À medida que pediam informações sobre pessoas com quem eu havia mantido contato, falavam sobre lugares e regiões conturbados em que estive e detalhavam até mesmo conversas e opiniões específicas que tinha tido com pouquíssimas pessoas. Faziam também questionamentos-padrão e algumas afirmações absurdas.

INTERROGATÓRIO

"Sabemos que fala árabe, mas por algum motivo, finge que não", disparou um deles.

Perguntou sobre dois repórteres brasileiros que trabalharam na Síria com permissão do governo e minha ligação com ambos, minha opinião sobre os acontecimentos no país, o que as pessoas com quem convivia falavam sobre a situação, fontes de renda, trabalhos anteriores no Brasil, países que visitei antes, o motivo de minhas idas ao Líbano e se pisara na Palestina ou em Israel.

A agonia da venda e o frio nos pés descalços faziam com que me encolhesse cada vez mais na cadeira.

Falei de meus trabalhos anteriores, disse que juntei dinheiro para a viagem e que gostaria de visitar o vilarejo de onde veio minha família, mas que estava esperando a situação se acalmar.

Contei o que ouvia de amigos cristãos: as histórias de sequestros, ônibus alvejados, balas perdidas, gente morta quando tentava sair de casa, abusos e mutilações cometidos por grupos extremistas de oposição -o que de fato vem ocorrendo desde meados de agosto/setembro.

Mas claro que não mencionei os relatos e imagens de tanques do governo disparando contra bairros sunitas (habitados também por outras minorias), prisões arbitrárias de pelo menos um membro de cada família em bairros com manifestações frequentes, repressão violentíssima de protestos pacíficos, sequestro e assassinato de jovens e outras atrocidades sofridas por opositores.

Eles sabiam das minhas ligações feitas e recebidas e das mensagens trocadas. Todos os contatos que apaguei do celular estavam registrados na papelada da operadora local de telefonia, nas mãos de meu interrogador.

Perguntaram nome por nome, ocupação, tipo de relacionamento, o motivo de ter contato com tantos oposicionistas. Foi uma eternidade até me liberarem.

"DESCULPE PRENDÊ-LO"

Empurrado pelo carcereiro, voltei para a solitária, tropeçando em tudo. Já dentro da cela, a venda foi retirada e voltei a me revirar em busca da posição menos desconfortável possível.

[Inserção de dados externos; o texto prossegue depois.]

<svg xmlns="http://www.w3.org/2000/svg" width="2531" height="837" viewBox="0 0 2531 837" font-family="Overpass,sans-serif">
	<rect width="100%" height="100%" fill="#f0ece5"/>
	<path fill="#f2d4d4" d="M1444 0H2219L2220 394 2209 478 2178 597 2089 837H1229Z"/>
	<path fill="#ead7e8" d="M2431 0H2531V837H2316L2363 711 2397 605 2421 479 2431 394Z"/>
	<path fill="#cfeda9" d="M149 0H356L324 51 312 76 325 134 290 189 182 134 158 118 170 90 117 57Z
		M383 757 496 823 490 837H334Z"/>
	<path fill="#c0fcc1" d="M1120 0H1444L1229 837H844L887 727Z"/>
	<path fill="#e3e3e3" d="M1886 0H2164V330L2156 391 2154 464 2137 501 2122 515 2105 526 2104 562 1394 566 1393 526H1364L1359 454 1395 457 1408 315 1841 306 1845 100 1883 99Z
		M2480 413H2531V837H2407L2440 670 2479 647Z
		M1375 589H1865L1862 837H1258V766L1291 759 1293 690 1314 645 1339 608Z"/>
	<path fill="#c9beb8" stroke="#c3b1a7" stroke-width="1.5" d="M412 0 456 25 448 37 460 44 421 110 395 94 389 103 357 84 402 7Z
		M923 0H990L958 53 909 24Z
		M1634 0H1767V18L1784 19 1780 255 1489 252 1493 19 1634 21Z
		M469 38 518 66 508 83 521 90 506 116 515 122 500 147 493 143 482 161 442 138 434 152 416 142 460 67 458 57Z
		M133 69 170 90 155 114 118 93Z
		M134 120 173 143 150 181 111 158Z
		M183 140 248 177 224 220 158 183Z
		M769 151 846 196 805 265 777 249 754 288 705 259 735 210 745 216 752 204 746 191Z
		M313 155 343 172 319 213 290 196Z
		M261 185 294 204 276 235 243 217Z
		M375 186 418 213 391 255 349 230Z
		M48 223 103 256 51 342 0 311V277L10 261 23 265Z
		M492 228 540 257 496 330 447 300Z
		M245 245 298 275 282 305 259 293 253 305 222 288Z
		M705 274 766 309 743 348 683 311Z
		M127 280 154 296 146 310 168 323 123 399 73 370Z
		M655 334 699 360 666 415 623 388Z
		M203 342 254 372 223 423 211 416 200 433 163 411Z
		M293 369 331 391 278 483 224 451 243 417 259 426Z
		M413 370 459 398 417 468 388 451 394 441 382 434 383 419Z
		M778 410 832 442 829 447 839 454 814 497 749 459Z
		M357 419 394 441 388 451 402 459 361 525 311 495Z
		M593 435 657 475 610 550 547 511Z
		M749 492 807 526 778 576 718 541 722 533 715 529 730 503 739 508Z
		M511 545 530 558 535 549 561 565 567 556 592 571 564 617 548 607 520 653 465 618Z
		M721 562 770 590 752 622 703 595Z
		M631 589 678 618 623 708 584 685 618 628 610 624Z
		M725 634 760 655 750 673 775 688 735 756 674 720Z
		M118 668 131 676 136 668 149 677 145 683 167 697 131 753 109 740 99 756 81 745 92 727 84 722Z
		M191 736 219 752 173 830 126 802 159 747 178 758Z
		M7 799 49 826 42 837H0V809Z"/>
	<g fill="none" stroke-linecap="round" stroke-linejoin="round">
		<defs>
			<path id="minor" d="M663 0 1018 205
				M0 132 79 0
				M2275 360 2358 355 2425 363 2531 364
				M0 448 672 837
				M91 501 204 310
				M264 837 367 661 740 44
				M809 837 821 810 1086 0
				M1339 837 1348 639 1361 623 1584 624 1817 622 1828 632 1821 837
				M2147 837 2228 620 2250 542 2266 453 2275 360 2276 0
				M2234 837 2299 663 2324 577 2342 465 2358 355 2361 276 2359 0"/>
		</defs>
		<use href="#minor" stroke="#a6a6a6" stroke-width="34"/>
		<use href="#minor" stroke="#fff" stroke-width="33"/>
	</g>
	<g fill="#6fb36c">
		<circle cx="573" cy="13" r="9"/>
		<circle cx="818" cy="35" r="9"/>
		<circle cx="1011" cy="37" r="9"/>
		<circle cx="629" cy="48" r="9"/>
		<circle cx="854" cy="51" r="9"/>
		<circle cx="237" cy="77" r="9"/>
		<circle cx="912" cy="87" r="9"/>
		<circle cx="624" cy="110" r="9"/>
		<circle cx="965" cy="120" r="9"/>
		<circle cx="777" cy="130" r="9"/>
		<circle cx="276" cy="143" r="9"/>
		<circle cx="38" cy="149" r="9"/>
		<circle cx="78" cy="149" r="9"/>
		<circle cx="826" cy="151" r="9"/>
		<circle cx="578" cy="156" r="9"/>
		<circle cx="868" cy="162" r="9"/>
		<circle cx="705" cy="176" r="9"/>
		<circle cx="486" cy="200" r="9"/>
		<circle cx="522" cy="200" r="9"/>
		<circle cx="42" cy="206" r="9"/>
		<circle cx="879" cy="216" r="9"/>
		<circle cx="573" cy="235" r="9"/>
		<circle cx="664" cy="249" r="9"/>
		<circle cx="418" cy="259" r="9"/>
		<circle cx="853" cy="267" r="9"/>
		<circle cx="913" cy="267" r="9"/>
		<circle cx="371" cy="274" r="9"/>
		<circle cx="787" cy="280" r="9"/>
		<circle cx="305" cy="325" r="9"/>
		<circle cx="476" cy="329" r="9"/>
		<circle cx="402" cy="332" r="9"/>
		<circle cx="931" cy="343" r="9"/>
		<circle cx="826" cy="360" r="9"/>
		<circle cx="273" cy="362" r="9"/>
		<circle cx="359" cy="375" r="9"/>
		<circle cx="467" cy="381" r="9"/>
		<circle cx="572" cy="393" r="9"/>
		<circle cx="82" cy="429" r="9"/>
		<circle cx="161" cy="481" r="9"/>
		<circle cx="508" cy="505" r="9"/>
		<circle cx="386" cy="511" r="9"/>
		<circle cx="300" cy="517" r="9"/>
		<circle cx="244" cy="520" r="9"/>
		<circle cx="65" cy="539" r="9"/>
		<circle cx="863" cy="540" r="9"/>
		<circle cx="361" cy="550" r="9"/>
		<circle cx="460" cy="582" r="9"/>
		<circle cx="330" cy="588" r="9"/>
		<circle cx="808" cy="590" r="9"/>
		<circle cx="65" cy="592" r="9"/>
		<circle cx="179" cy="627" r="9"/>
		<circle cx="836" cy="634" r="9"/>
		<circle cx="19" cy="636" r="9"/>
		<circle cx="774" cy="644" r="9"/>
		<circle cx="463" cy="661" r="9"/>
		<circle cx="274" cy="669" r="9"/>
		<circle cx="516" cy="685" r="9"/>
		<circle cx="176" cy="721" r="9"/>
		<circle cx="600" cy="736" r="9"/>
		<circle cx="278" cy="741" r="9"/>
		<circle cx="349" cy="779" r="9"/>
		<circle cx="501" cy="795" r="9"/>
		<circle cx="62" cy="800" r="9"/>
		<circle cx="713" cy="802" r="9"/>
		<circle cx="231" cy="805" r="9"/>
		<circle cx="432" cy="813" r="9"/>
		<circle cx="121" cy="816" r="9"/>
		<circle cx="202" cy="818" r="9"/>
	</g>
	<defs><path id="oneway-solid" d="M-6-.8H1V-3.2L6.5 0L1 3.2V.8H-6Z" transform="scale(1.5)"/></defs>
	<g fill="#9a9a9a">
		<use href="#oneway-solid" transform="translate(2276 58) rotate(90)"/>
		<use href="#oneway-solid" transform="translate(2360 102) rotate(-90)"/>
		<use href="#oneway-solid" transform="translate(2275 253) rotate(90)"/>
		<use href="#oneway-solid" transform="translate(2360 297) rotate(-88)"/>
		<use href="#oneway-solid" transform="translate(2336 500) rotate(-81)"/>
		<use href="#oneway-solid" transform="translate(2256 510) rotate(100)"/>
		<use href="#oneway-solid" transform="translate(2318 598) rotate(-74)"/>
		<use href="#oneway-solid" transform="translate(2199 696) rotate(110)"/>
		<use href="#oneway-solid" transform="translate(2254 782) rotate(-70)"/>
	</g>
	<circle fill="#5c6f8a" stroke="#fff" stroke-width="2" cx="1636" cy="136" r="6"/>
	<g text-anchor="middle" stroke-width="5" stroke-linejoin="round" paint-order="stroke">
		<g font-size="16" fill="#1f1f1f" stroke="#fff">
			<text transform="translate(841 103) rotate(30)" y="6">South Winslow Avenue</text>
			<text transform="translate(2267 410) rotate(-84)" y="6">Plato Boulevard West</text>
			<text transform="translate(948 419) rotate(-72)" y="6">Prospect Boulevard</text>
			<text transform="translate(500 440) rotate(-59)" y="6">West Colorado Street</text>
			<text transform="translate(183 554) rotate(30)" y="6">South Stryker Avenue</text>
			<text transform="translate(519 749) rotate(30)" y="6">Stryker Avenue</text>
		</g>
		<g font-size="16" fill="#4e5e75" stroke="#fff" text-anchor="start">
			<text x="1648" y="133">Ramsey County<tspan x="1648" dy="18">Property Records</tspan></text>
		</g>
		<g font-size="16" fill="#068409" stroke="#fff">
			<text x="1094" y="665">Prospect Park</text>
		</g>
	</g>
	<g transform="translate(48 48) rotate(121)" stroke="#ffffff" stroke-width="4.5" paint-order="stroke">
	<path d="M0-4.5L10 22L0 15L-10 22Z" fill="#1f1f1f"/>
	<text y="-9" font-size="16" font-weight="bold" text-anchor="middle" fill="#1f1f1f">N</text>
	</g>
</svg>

O tempo não passava, e a lâmpada fluorescente castigava os olhos. Deitado na cela, encostava a sola dos pés em uma parede e a cabeça na outra, numa extensão de não mais de 1,70 m por 0,5 m.

Horas depois, abriram a porta da cela e me mandaram levantar.

Dessa vez coloquei o tênis, vesti a jaqueta e fui conduzido sem venda para uma sala grande, com dois sofás, uma mesa comprida, um quadro pequeno do ex-presidente Hafez Assad (morto em 2000) e um enorme do filho e atual mandatário, Bashar Assad, na parede oposta.

Um cidadão caricato -muito alto, magro, de terno e gravata, uma pinta grande na bochecha e muito gel no cabelo- e outro senhor, beirando os 70 anos, conversavam. Levantaram assim que me viram. Apertaram minha mão e me ofereceram o sofá.

"Desculpe por prendê-lo, Germano", disse o caricato. "Mas precisamos de informação. Você sabe a situação..."

Começaram pedindo informações sobre alguns dos meus contatos encontrados na papelada da companhia telefônica, falaram de amenidades e insistiram que tinham informações de que estava em contato com pessoas na mídia. Mas com minhas negativas e a dificuldade de comunicação -ambos falavam muito pouco inglês e meu árabe é limitado-, acabaram desistindo.